■ **The problem**: Once the pictures are set aside, transcribe the remaining data exactly.

■ **Information supplied**:
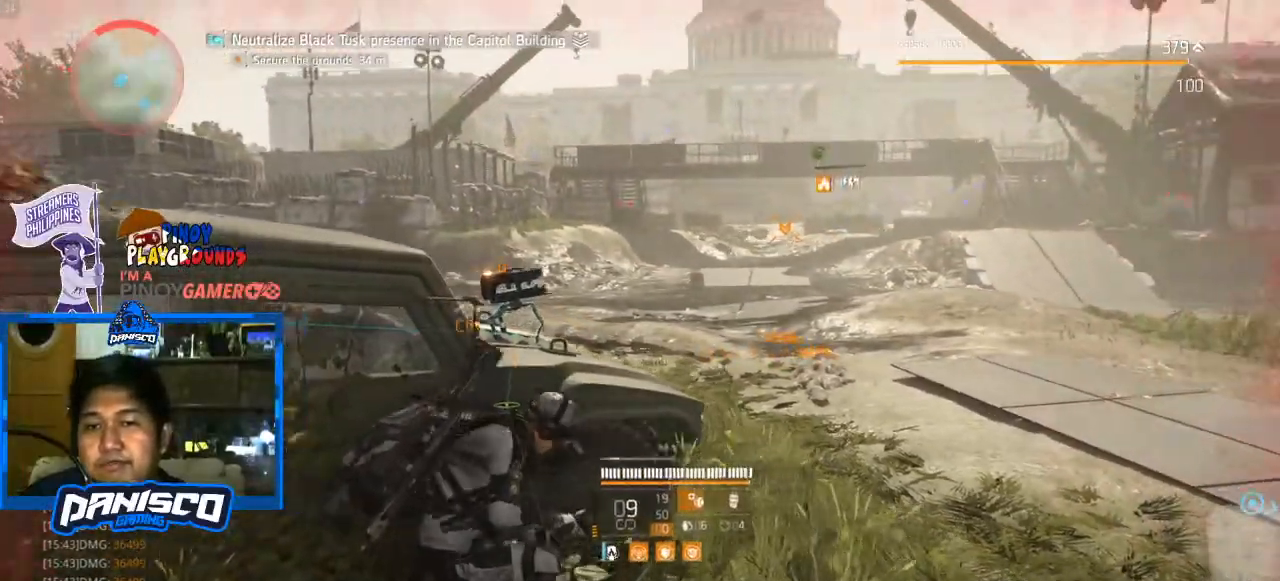
{"keys": ["d"], "mouse": [], "events": [[333, "a", "up"], [333, "d", "down"]]}
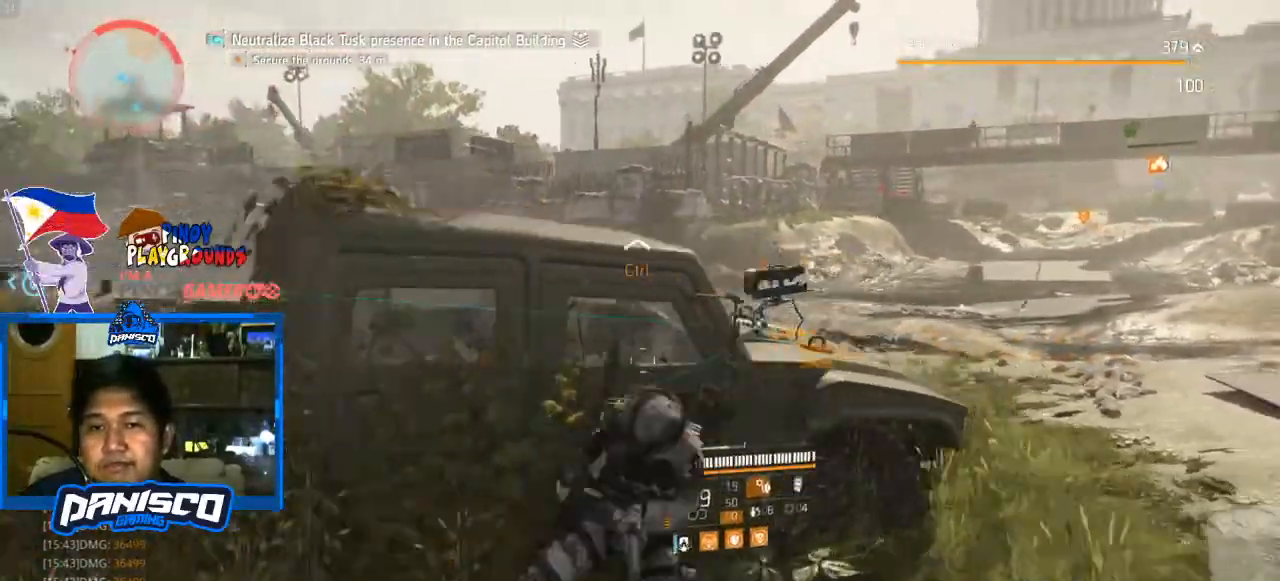
{"keys": [], "mouse": [], "events": [[300, "d", "up"]]}
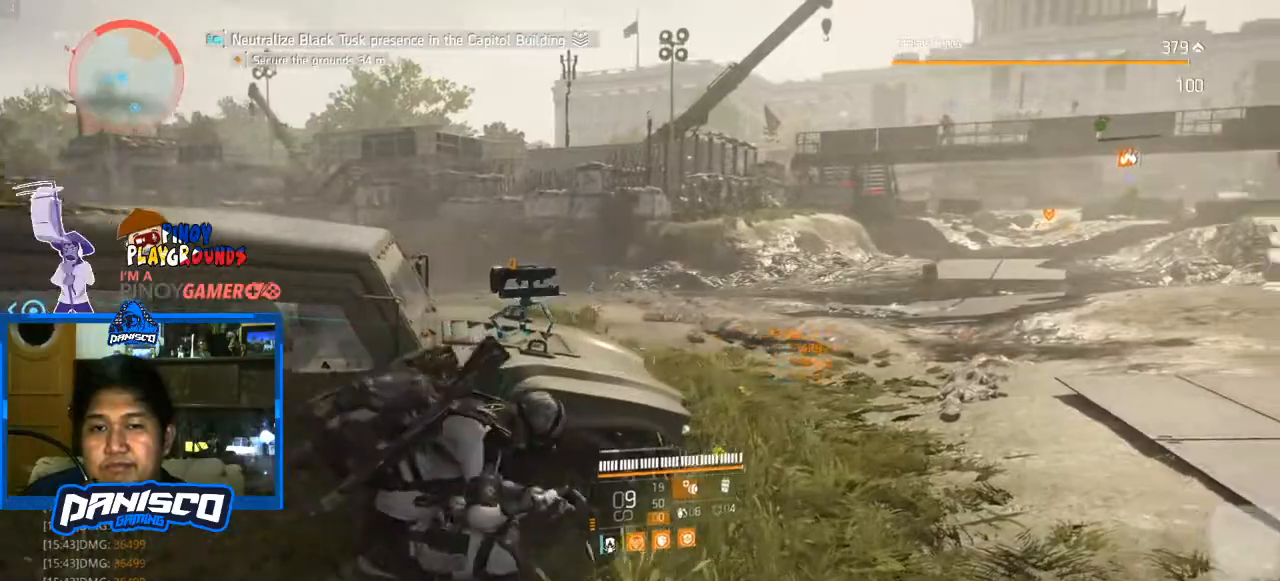
{"keys": [], "mouse": [], "events": [[367, "e", "down"], [433, "e", "up"]]}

■ **Task response**:
{"keys": ["d"], "mouse": [], "events": [[333, "a", "up"], [333, "d", "down"]]}
{"keys": [], "mouse": [], "events": [[300, "d", "up"]]}
{"keys": [], "mouse": [], "events": [[367, "e", "down"], [433, "e", "up"]]}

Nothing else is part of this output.